The above function has been toted to, with the help of the propensity for interest systems to concentrate wealth, create an inherent instability in our economy.

It might be noted that our Canadian banks have a higher reserve requirement (with respect to M1 and M2 classifications) than American or even British banks (again please correct me if I'm wrong.) This, and our more conservative appetite for risky investing in dodgy bundle mortgages, is undoubtedly a contributor to our, shrinking dollar aside, strong economic position today.

To the point! We looked at has a function and its alternatives don't appear much better. Now how do we reel in the side-effects? Can we add more stability to our economy by insisting on higher global reserve ratios? What about increasing our money supply directly, like Roosevelt did with his (New Deal?) Would putting money directly into socially beneficial construction projects stimulate the economy without marginalizing society, overly concentrating wealth and hampering economic stability?

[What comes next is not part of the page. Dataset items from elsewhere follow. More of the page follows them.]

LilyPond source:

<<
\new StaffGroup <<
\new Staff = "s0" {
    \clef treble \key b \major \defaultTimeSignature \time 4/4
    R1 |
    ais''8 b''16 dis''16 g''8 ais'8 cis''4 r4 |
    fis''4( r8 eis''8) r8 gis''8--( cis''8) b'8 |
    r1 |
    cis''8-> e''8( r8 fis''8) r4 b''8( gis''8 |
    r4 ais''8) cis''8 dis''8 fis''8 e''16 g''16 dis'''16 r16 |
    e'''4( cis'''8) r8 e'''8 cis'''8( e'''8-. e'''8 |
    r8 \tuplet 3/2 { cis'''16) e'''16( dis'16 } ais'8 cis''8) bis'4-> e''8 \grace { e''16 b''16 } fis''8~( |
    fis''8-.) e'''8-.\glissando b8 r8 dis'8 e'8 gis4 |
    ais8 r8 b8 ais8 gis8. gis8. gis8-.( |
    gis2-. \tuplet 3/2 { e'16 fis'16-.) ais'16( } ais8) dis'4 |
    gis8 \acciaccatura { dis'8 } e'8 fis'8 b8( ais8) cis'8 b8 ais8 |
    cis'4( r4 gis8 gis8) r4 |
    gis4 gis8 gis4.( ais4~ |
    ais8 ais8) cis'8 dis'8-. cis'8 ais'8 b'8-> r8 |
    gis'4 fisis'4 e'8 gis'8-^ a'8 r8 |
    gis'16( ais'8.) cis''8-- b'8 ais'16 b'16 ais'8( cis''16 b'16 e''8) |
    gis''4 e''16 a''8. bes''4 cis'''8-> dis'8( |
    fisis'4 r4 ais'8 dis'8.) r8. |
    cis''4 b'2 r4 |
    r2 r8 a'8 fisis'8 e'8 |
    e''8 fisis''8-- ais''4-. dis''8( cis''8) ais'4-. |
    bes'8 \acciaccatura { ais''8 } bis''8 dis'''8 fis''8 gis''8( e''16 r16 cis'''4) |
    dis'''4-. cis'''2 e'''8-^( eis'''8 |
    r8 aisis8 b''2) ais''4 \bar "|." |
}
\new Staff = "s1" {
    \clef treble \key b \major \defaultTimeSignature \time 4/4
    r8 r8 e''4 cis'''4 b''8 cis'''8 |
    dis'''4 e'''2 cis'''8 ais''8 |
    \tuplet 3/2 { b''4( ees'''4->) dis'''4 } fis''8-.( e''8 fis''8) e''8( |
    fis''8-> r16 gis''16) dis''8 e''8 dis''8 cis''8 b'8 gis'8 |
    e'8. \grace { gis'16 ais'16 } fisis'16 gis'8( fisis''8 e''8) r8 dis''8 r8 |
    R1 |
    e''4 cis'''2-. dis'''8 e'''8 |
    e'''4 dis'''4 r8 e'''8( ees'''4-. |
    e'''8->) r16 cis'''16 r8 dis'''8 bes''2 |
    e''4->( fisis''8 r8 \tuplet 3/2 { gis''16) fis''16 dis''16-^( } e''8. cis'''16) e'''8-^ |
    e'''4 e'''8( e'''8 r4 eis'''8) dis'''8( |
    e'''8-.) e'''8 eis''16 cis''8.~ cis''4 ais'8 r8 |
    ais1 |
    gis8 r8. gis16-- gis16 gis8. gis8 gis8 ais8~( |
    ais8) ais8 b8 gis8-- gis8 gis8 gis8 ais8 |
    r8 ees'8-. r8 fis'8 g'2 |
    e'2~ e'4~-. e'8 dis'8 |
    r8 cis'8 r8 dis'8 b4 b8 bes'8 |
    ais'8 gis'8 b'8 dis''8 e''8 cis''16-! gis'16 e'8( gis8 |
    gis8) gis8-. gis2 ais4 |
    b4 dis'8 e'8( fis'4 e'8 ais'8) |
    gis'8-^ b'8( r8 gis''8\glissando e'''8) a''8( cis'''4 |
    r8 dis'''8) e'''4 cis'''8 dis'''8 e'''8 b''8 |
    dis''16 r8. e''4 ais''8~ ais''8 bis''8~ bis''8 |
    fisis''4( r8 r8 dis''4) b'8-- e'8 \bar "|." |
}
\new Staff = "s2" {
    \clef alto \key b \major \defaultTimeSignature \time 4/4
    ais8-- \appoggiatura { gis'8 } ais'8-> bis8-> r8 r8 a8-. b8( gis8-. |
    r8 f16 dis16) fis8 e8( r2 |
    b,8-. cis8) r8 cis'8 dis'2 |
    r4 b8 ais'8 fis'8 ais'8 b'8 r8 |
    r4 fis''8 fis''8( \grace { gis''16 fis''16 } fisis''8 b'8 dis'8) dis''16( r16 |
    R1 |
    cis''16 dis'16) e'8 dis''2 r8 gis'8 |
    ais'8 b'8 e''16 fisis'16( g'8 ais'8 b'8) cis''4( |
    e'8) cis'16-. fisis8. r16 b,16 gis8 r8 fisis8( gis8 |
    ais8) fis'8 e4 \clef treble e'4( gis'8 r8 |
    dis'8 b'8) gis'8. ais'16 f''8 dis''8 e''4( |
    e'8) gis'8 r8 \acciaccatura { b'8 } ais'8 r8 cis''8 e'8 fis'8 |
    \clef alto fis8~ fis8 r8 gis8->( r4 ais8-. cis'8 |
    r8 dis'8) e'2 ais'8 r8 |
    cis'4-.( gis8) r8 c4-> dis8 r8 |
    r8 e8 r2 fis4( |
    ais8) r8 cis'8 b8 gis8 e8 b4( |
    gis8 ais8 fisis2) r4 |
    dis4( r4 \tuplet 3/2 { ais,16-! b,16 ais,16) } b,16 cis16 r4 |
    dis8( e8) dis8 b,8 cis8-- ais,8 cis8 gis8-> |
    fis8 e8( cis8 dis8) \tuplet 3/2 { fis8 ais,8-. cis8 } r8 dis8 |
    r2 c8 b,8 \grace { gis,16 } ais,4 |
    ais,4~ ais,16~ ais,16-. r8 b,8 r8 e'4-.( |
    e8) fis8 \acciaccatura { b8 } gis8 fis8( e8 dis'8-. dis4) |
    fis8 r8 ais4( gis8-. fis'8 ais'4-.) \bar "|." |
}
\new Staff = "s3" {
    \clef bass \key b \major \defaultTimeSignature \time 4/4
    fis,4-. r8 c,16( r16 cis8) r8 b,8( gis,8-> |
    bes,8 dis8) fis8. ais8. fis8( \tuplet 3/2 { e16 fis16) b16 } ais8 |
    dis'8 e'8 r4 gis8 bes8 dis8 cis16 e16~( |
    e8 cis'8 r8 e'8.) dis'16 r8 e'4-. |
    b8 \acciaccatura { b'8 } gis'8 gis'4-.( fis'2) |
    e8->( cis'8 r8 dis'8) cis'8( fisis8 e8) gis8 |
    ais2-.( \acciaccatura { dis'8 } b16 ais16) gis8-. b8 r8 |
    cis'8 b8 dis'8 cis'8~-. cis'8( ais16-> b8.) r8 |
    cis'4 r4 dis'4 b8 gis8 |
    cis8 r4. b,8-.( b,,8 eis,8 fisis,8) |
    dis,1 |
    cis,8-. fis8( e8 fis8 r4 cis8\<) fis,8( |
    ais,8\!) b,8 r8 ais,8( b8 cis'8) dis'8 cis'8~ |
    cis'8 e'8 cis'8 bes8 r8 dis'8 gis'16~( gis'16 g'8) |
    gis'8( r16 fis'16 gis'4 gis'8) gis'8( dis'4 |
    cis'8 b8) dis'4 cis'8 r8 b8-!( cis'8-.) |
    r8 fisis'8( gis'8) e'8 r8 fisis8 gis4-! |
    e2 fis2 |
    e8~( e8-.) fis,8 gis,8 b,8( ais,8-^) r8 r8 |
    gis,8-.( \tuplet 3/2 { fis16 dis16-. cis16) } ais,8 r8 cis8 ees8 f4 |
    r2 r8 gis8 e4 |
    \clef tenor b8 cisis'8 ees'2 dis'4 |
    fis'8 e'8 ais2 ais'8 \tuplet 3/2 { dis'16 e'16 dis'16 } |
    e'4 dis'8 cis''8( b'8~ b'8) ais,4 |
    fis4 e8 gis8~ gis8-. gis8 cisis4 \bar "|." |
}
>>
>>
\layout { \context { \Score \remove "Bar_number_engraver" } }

How about capping the big dollars at the top of the food chain? Do we take action to reduce corporate bonus packages that increase the concentration of wealth to unhealthy economic proportions? Do we, as peoples of the North American continent, support the creation of interest-free banks, who allow the benefits of credit to improve those portions of the economy (important portions) that are marginalized? Please feel free to comment if you have any thoughts about this interesting topic.